China will shut down more outdated steel plants and bring total capacity to less than 1 billion tonnes by 2025, the president of the country's steel industry association said, adding that national demand for the metal is set to decline gradually.
With more than three quarters of firms suffering losses as a result of a price-sapping capacity surplus, China vowed in early 2016 to shut 150-150 million tonnes of annual production in five years in a bid to raise profitability and utilisation rates in the sector. Its capacity then was estimated at 1.2 billion tonnes.
Yu Yong, president of the China Iron and Steel Association (CISA) and chairman of the state-owned Hebei Iron and Steel Group, said as much as 120 million tonnes of annual crude steel capacity had already been closed, allowing average profit margins among CISA members to recover to 4.7 percent last year.
"On the basis of China's achievements in cutting capacity, China will use methods such as the law, market forces, financial instruments and also mergers and acquisitions to continue easing overcapacity," Yu said, according to a transcript of his speech published on Friday by China Metallurgical News, a CISA-backed publication.

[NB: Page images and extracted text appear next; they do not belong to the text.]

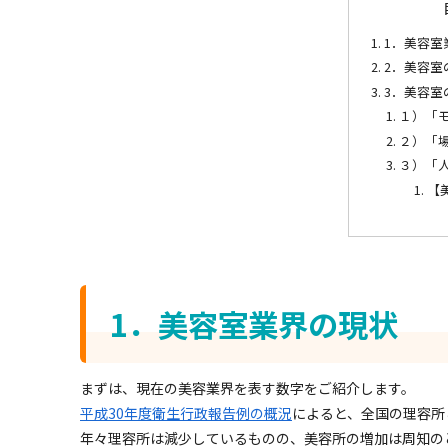
1．美容室
2．美容室
3．美容室
１）「
２）「
３）「
【
1．美容室業界の現状
まずは、現在の美容業界を表す数字をご紹介します。
平成30年度衛生行政報告例の概況
によると、全国の理容所
年々理容所は減少しているものの、美容所の増加は周知の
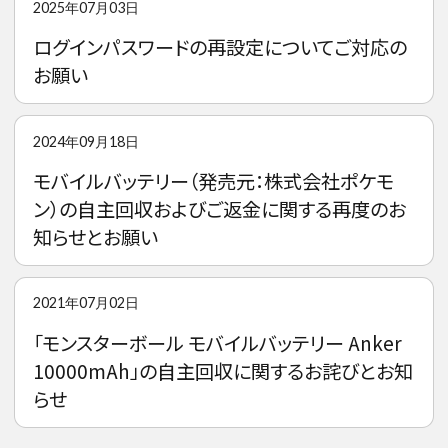
2025年07月03日
ログインパスワードの再設定についてご対応の
お願い
2024年09月18日
モバイルバッテリー（発売元：株式会社ポケモ
ン）の自主回収およびご返金に関する再度のお
知らせとお願い
2021年07月02日
「モンスターボール モバイルバッテリー Anker
10000mAh」の自主回収に関するお詫びとお知
らせ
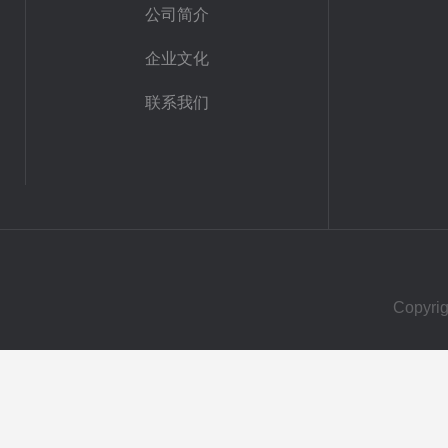
公司简介
企业文化
联系我们
Copy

He said China would aim to keep utilisation rates at around 80 percent. They fell to less than 70 percent in 2015.
China aims to close another 30 million tonnes of capacity this year, and it has also shut down around 100 million tonnes of illegal low-grade steel used largely in construction.
"In the future, China's overall steel demand will fluctuate downwards and overcapacity is likely to persist for a relatively sustained period of time," he warned.
China is responsible for around half of global steel production and the massive sector has been blamed for poor air quality in northern China, especially in the steel-producing heartland of Hebei province, where Yu's company is based.
But after policy changes and technological upgrades, the cleanest steel mills in the world were now located in China, Yu said, adding that CISA members had managed to cut energy consumption per tonne of steel by 2.16 percent in 2017.